The file opened by fd5 looks pretty big so we might have found the culprit. Another clue was that there was no filename listed for fd5. Next step, confirm the size of fd 5.
root # du -sh /proc/14648/fd/5
128G 5

OK, this is a likely candidate and once the sftp connection was stopped the space was indeed returned.


However, if we look at the dev: entry in the pfiles output it gives a clue as to what we should have grepped for in our original pfiles trawl. dev:154,1008 gives us major number of 154 and minor number 1008.

root # grep 154 /etc/name_to_major
vxio 154

Not very helpful. What if we look at this the other way round, what is the major/minor of our target filesystem?

**Data section**:
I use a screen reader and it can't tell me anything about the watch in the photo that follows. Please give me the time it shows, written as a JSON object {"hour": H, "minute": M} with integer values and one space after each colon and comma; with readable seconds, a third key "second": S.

**What the task asks**:
Carry on the troubleshooting notes about finding which open file was using up disk space, picking up after their final sentence.

**Answer to the problem**:
root # ls -l /dev/vx/dsk/tempdg/db_raw
lrwxrwxrwx 1 root other 60 Apr 9 15:13 /dev/vx/dsk/tempdg/db_raw -> ../../../../devices/pseudo/vxio@0:tempdg,db_raw,1008,blk

root # ls -l /devices/pseudo/vxio@0:tempdg,db_raw,1008,blk
brw------- 1 root root 154, 1008 Mar 7 04:44 /devices/pseudo/vxio@0:tempdg,db_raw,1008,blk

So that double confirms what we knew and next time running pfiles and looking for processes with an open file against dev:major,minor but with no filename listed should do the trick.